John Greenwood’s comments on the Office of Fair Trading’s recommendation that commission payments be discontinued where defined-contribution pensions are used to auto-enrol are, on the whole, balanced.
However, I take issue with his statement that the “OFT’s recommendations will doubtless lead to better outcomes for savers in the long run”.
I have looked after a particular corporate client for almost 30 years and organised their original pension scheme 26 years ago. The current scheme is a GPP with a major provider and the maximum AMC is 0.75 per cent, although the average is nearer 0.7 per cent.
There is no discrimination in charges between active and former members and no penalties for early/late retirement, reduction/termination of contributions or transfer to another provider. The employer contributes 5 per cent with no compulsory contribution from the employee, although most do contribute. We offer the full range of advice in respect of the scheme and, as a consequence, receive commission from the provider.
The employer wishes to contractually enrol staff using the scheme and, as an incentive, is considering increasing its contribution to 6 per cent. I have warned them of the possible removal of commission and the decision to increase contributions has been put on hold as this may be needed to subsidise my fees, for which there is no provision in the budget. As a result, my income would fall (who cares?), the company’s expenditure would increase and, worst of all, employees would suffer, possibly being forced to opt out of the scheme altogether.

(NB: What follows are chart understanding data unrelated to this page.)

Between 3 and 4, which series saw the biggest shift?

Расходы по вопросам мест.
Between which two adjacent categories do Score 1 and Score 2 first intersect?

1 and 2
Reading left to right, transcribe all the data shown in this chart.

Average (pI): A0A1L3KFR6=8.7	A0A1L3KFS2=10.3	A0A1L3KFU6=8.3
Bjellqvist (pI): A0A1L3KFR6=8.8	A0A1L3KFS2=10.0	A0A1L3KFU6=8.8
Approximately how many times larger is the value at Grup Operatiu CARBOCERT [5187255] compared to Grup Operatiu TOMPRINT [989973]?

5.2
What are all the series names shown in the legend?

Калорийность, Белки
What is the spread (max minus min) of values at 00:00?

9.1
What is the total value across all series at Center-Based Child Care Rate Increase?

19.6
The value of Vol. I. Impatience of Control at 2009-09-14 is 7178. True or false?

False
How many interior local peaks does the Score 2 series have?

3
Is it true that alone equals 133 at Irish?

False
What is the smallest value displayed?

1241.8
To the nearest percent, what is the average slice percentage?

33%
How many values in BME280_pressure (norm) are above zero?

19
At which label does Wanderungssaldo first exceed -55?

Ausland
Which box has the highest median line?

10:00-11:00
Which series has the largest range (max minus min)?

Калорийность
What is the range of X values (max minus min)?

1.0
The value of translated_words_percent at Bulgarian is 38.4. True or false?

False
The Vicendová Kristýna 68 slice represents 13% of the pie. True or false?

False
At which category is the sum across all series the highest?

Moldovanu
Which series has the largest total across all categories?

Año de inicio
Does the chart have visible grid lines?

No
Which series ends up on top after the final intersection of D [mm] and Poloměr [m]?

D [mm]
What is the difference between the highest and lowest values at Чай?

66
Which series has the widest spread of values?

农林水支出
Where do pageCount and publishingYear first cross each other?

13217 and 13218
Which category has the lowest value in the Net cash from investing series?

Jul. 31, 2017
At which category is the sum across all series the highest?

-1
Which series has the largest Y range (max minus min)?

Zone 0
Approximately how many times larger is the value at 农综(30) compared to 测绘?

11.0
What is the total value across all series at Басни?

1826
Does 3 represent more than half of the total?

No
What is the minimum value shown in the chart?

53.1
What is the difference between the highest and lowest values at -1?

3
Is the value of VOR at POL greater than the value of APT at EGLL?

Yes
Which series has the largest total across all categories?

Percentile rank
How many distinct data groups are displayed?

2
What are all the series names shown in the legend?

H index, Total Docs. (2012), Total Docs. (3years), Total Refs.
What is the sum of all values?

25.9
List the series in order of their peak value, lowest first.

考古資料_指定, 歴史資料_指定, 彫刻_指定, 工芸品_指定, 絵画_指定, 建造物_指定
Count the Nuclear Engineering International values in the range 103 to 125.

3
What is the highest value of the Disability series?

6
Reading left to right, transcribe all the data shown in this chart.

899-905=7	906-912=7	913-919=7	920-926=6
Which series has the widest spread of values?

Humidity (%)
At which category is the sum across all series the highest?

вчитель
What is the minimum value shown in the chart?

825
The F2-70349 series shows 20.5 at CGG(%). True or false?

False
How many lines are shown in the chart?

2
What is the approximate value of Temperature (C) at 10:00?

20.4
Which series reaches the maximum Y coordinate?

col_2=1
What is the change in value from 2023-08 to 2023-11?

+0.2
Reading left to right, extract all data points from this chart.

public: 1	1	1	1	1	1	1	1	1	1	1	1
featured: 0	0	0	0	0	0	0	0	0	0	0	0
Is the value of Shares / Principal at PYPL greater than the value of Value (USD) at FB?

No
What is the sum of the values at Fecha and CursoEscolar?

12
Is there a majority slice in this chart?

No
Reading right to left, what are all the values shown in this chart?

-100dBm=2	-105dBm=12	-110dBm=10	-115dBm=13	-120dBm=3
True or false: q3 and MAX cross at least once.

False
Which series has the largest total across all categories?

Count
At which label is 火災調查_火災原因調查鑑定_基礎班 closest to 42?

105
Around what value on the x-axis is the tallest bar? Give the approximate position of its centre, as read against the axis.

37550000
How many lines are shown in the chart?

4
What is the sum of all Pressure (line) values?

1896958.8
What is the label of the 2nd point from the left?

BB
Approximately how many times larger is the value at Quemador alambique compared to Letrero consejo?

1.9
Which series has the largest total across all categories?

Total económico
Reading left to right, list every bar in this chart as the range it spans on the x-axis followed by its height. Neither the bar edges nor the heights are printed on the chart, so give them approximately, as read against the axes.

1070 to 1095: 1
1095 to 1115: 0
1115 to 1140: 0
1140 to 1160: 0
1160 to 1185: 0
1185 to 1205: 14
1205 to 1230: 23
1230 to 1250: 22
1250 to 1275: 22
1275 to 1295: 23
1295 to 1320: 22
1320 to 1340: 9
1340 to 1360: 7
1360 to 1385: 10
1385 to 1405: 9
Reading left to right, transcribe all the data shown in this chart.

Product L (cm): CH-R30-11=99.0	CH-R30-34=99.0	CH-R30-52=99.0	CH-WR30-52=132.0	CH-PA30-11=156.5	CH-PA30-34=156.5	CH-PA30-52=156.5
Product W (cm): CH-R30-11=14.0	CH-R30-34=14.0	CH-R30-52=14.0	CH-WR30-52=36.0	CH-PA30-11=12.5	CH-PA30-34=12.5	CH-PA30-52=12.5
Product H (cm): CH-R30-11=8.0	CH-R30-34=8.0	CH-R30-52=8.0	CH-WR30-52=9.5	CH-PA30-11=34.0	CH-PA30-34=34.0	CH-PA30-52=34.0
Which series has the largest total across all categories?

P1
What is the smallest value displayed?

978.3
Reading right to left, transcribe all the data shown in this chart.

The OFT is quite right to focus on charges but a blanket removal of commission could have a negative effect.
It should concentrate on overall value when assessing a pension scheme’s suitability for auto-enrolment.
I joined the industry in 1965 (the year the pension minister was born) and I learnt many years ago to accept decisions made by people with little or no knowledge of the business. But I am far more concerned about the almost total lack of support for the IFA community from providers. Only Aviva seems to have registered disapproval of the proposed change. I think we know why.
I may be 67 but I haven’t lost my sense of smell.